Huck Institutes of the Life Sciences, The Pennsylvania State University, University Park, Pennsylvania 16802, USA.
Genome Res. 2025 Feb 14;35(2):279-295. doi: 10.1101/gr.280070.124.
Despite the exponential increase in sequencing information driven by massively parallel DNA sequencing technologies, universal and succinct genomic fingerprints for each organism are still missing. Identifying the shortest species-specific nucleotide sequences offers insights into species evolution and holds potential practical applications in agriculture, wildlife conservation, and healthcare. We propose a new method for sequence analysis termed nucleic "quasi-primes," the shortest occurring sequences in each of 45,076 organismal reference genomes, present in one genome and absent from every other examined genome. In the human genome, we find that the genomic loci of nucleic quasi-primes are most enriched for genes associated with brain development and cognitive function. In a single-cell case study focusing on the human primary motor cortex, nucleic quasi-prime genes account for a significantly larger proportion of the variation based on average gene expression. Nonneuronal cell types, including astrocytes, endothelial cells, microglia perivascular-macrophages, oligodendrocytes, and vascular and leptomeningeal cells, exhibit significant activation of quasi-prime-containing gene associations related to cancer, whereas simultaneously suppressing quasi-prime-containing genes are associated with cognitive, mental, and developmental disorders. We also show that human disease-causing variants, eQTLs, mQTLs, and sQTLs are 4.43-fold, 4.34-fold, 4.29-fold, and 4.21-fold enriched at human quasi-prime loci, respectively.

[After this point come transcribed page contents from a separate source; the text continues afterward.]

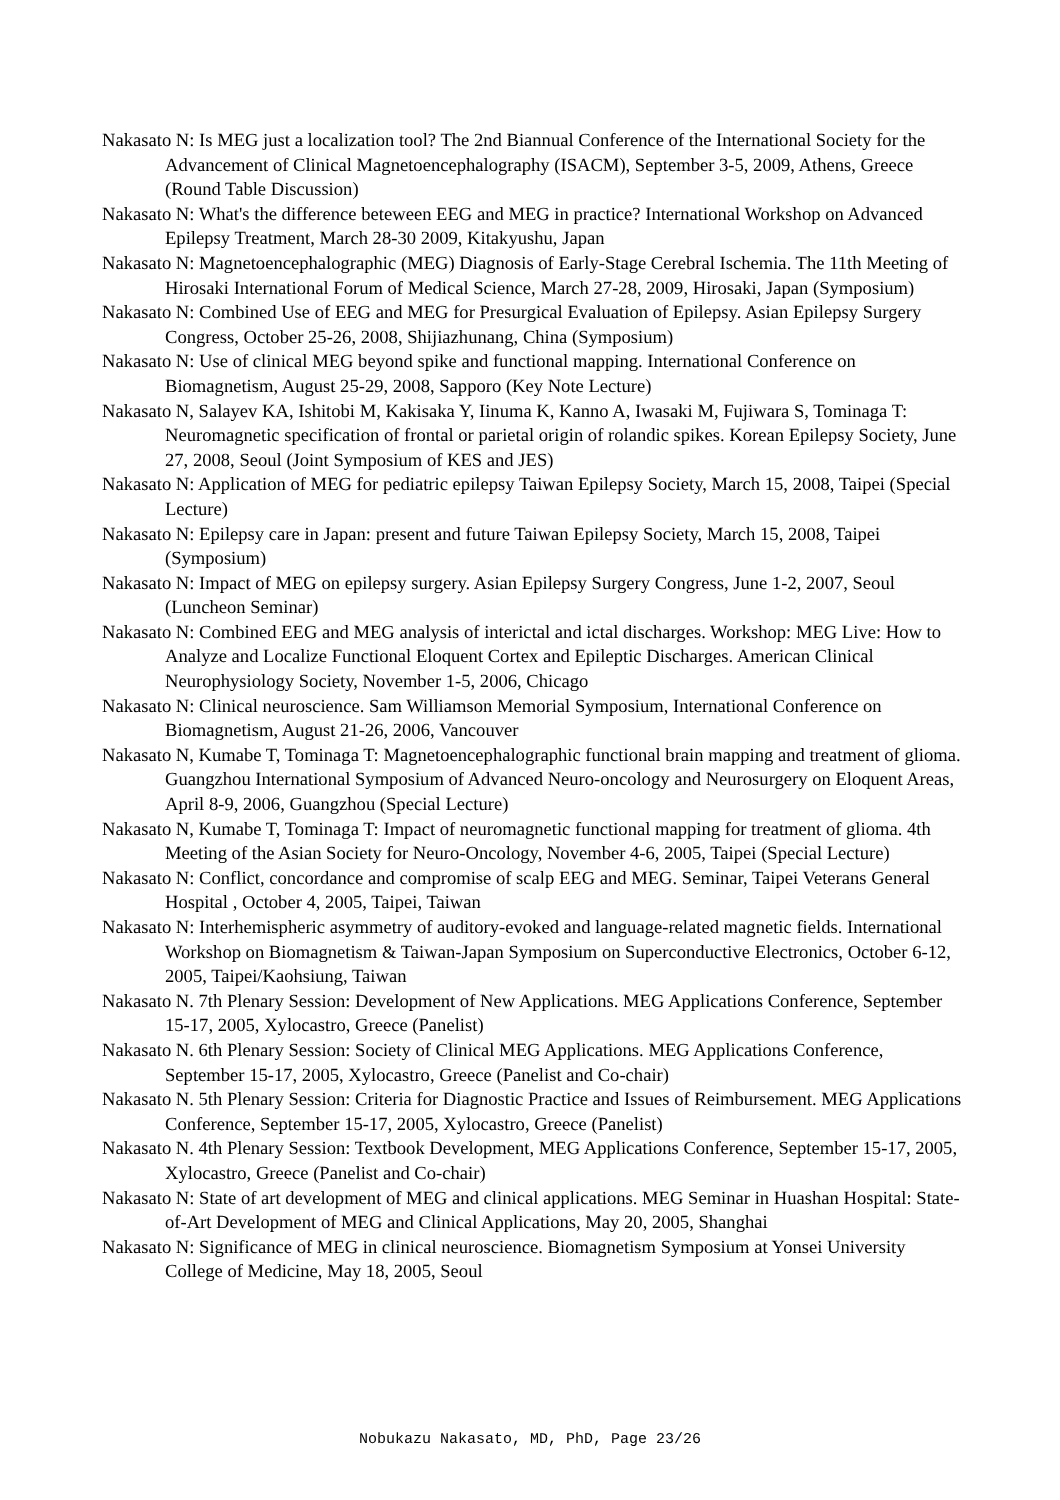Nakasato N: Is MEG just a localization tool? The 2nd Biannual Conference of the International Society for the Advancement of Clinical Magnetoencephalography (ISACM), September 3-5, 2009, Athens, Greece (Round Table Discussion)
Nakasato N: What's the difference beteween EEG and MEG in practice? International Workshop on Advanced Epilepsy Treatment, March 28-30 2009, Kitakyushu, Japan
Nakasato N: Magnetoencephalographic (MEG) Diagnosis of Early-Stage Cerebral Ischemia. The 11th Meeting of Hirosaki International Forum of Medical Science, March 27-28, 2009, Hirosaki, Japan (Symposium)
Nakasato N: Combined Use of EEG and MEG for Presurgical Evaluation of Epilepsy. Asian Epilepsy Surgery Congress, October 25-26, 2008, Shijiazhunang, China (Symposium)
Nakasato N: Use of clinical MEG beyond spike and functional mapping. International Conference on Biomagnetism, August 25-29, 2008, Sapporo (Key Note Lecture)
Nakasato N, Salayev KA, Ishitobi M, Kakisaka Y, Iinuma K, Kanno A, Iwasaki M, Fujiwara S, Tominaga T: Neuromagnetic specification of frontal or parietal origin of rolandic spikes. Korean Epilepsy Society, June 27, 2008, Seoul (Joint Symposium of KES and JES)
Nakasato N: Application of MEG for pediatric epilepsy Taiwan Epilepsy Society, March 15, 2008, Taipei (Special Lecture)
Nakasato N: Epilepsy care in Japan: present and future Taiwan Epilepsy Society, March 15, 2008, Taipei (Symposium)
Nakasato N: Impact of MEG on epilepsy surgery. Asian Epilepsy Surgery Congress, June 1-2, 2007, Seoul (Luncheon Seminar)
Nakasato N: Combined EEG and MEG analysis of interictal and ictal discharges. Workshop: MEG Live: How to Analyze and Localize Functional Eloquent Cortex and Epileptic Discharges. American Clinical Neurophysiology Society, November 1-5, 2006, Chicago
Nakasato N: Clinical neuroscience. Sam Williamson Memorial Symposium, International Conference on Biomagnetism, August 21-26, 2006, Vancouver
Nakasato N, Kumabe T, Tominaga T: Magnetoencephalographic functional brain mapping and treatment of glioma. Guangzhou International Symposium of Advanced Neuro-oncology and Neurosurgery on Eloquent Areas, April 8-9, 2006, Guangzhou (Special Lecture)
Nakasato N, Kumabe T, Tominaga T: Impact of neuromagnetic functional mapping for treatment of glioma. 4th Meeting of the Asian Society for Neuro-Oncology, November 4-6, 2005, Taipei (Special Lecture)
Nakasato N: Conflict, concordance and compromise of scalp EEG and MEG. Seminar, Taipei Veterans General Hospital , October 4, 2005, Taipei, Taiwan
Nakasato N: Interhemispheric asymmetry of auditory-evoked and language-related magnetic fields. International Workshop on Biomagnetism & Taiwan-Japan Symposium on Superconductive Electronics, October 6-12, 2005, Taipei/Kaohsiung, Taiwan
Nakasato N. 7th Plenary Session: Development of New Applications. MEG Applications Conference, September 15-17, 2005, Xylocastro, Greece (Panelist)
Nakasato N. 6th Plenary Session: Society of Clinical MEG Applications. MEG Applications Conference, September 15-17, 2005, Xylocastro, Greece (Panelist and Co-chair)
Nakasato N. 5th Plenary Session: Criteria for Diagnostic Practice and Issues of Reimbursement. MEG Applications Conference, September 15-17, 2005, Xylocastro, Greece (Panelist)
Nakasato N. 4th Plenary Session: Textbook Development, MEG Applications Conference, September 15-17, 2005, Xylocastro, Greece (Panelist and Co-chair)
Nakasato N: State of art development of MEG and clinical applications. MEG Seminar in Huashan Hospital: State-of-Art Development of MEG and Clinical Applications, May 20, 2005, Shanghai
Nakasato N: Significance of MEG in clinical neuroscience. Biomagnetism Symposium at Yonsei University College of Medicine, May 18, 2005, Seoul
Nobukazu Nakasato, MD, PhD, Page 23/26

These findings indicate that nucleic quasi-primes are genomic loci linked to the evolution of species-specific traits, and in humans, they provide insights in the development of cognitive traits and human diseases, including neurodevelopmental disorders.

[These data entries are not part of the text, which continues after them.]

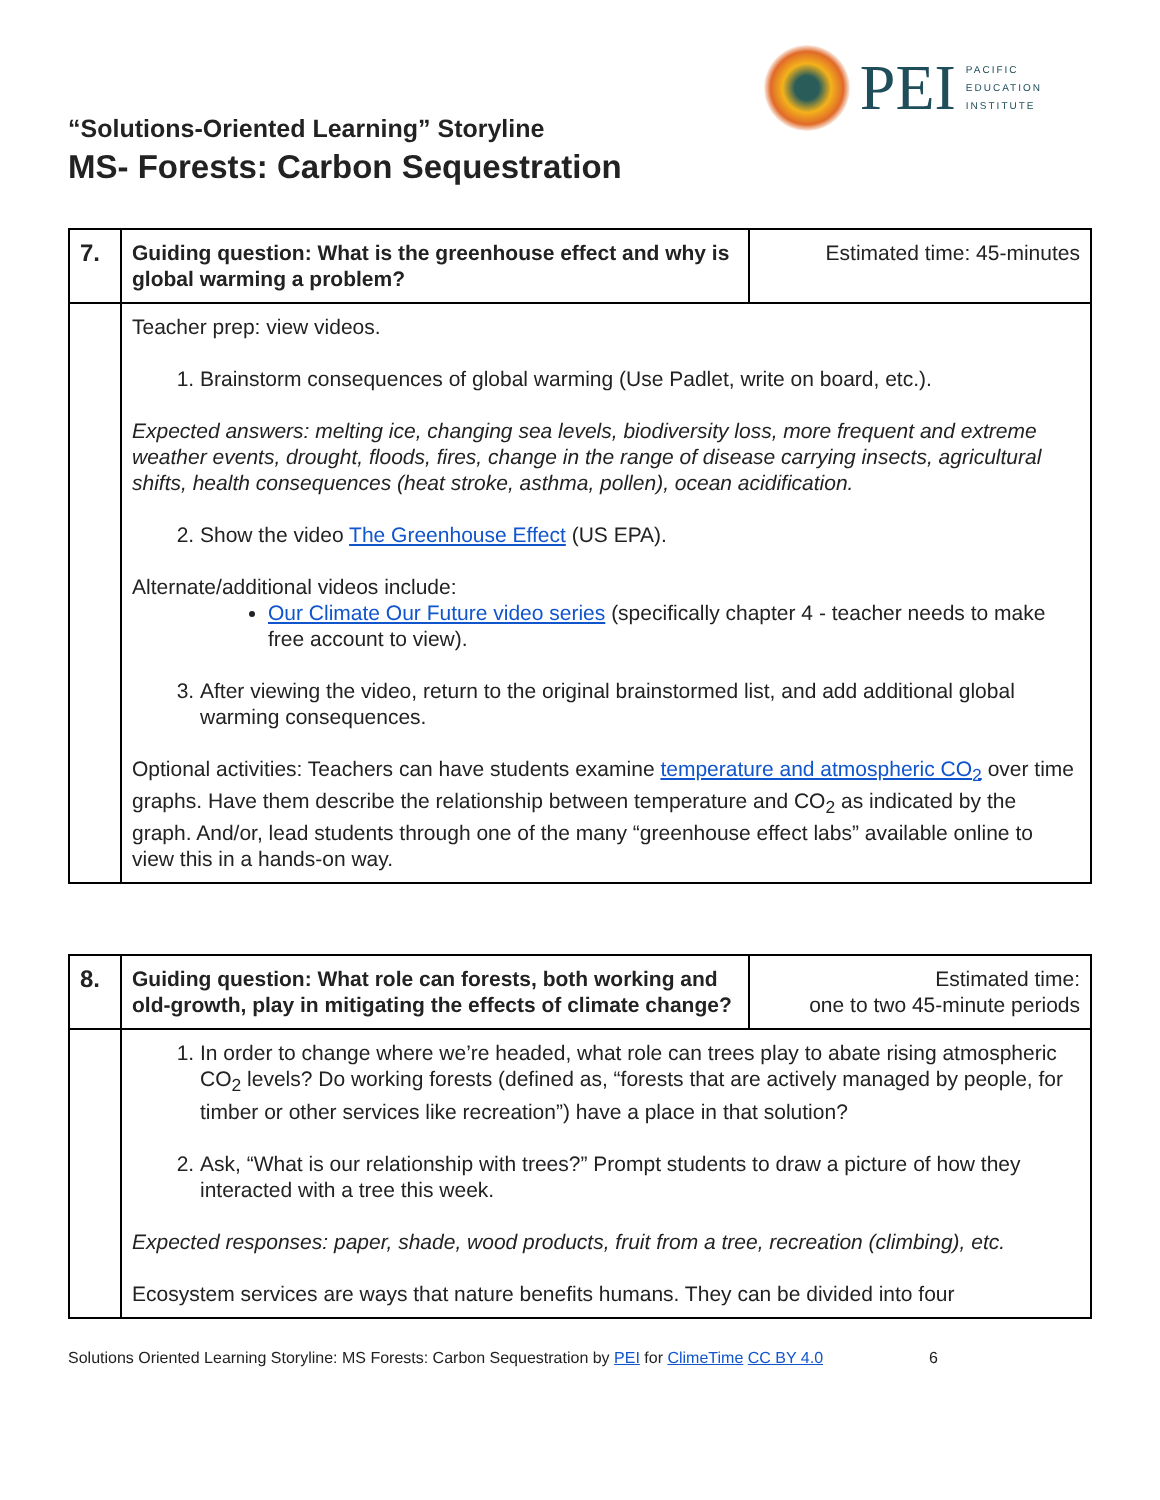PEI
PACIFIC
EDUCATION
INSTITUTE
“Solutions-Oriented Learning” Storyline
MS- Forests: Carbon Sequestration
| 7. | Guiding question: What is the greenhouse effect and why is global warming a problem? | Estimated time: 45-minutes |
| | Teacher prep: view videos. 1. Brainstorm consequences of global warming (Use Padlet, write on board, etc.). Expected answers: melting ice, changing sea levels, biodiversity loss, more frequent and extreme weather events, drought, floods, fires, change in the range of disease carrying insects, agricultural shifts, health consequences (heat stroke, asthma, pollen), ocean acidification. 2. Show the video The Greenhouse Effect (US EPA). Alternate/additional videos include: Our Climate Our Future video series (specifically chapter 4 - teacher needs to make free account to view). 3. After viewing the video, return to the original brainstormed list, and add additional global warming consequences. Optional activities: Teachers can have students examine temperature and atmospheric CO<sub>2</sub> over time graphs. Have them describe the relationship between temperature and CO<sub>2</sub> as indicated by the graph. And/or, lead students through one of the many “greenhouse effect labs” available online to view this in a hands-on way. | |
| 8. | Guiding question: What role can forests, both working and old-growth, play in mitigating the effects of climate change? | Estimated time: one to two 45-minute periods |
| | 1. In order to change where we’re headed, what role can trees play to abate rising atmospheric CO<sub>2</sub> levels? Do working forests (defined as, “forests that are actively managed by people, for timber or other services like recreation”) have a place in that solution? 2. Ask, “What is our relationship with trees?” Prompt students to draw a picture of how they interacted with a tree this week. Expected responses: paper, shade, wood products, fruit from a tree, recreation (climbing), etc. Ecosystem services are ways that nature benefits humans. They can be divided into four | |
Solutions Oriented Learning Storyline: MS Forests: Carbon Sequestration by PEI for ClimeTime CC BY 4.0 6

尽管大规模平行DNA测序技术推动测序信息呈指数级增长,但仍缺乏针对每个生物体的通用且简洁的基因组指纹。识别最短的物种特异性核苷酸序列有助于深入了解物种进化,并在农业、野生动物保护和医疗保健领域具有潜在的实际应用价值。我们提出了一种新的序列分析方法,称为核酸“准质数”,它是45076个生物体参考基因组中每个基因组中出现的最短序列,存在于一个基因组中,而在其他所有检测的基因组中均不存在。在人类基因组中,我们发现核酸准质数的基因组位点在与大脑发育和认知功能相关的基因中最为富集。在一项针对人类初级运动皮层的单细胞案例研究中,基于平均基因表达,核酸准质数基因在变异中所占比例显著更大。非神经元细胞类型,包括星形胶质细胞、内皮细胞、小胶质细胞、血管周围巨噬细胞、少突胶质细胞以及血管和软脑膜细胞,表现出与癌症相关的含准质数基因关联的显著激活,而同时抑制含准质数的基因则与认知、精神和发育障碍相关。我们还表明,人类致病变异、eQTL、mQTL和sQTL在人类准质数位点的富集倍数分别为4.43倍、4.34倍、4.29倍和4.21倍。这些发现表明,核酸准质数是与物种特异性性状进化相关的基因组位点,在人类中,它们为认知性状和人类疾病(包括神经发育障碍)的发展提供了见解。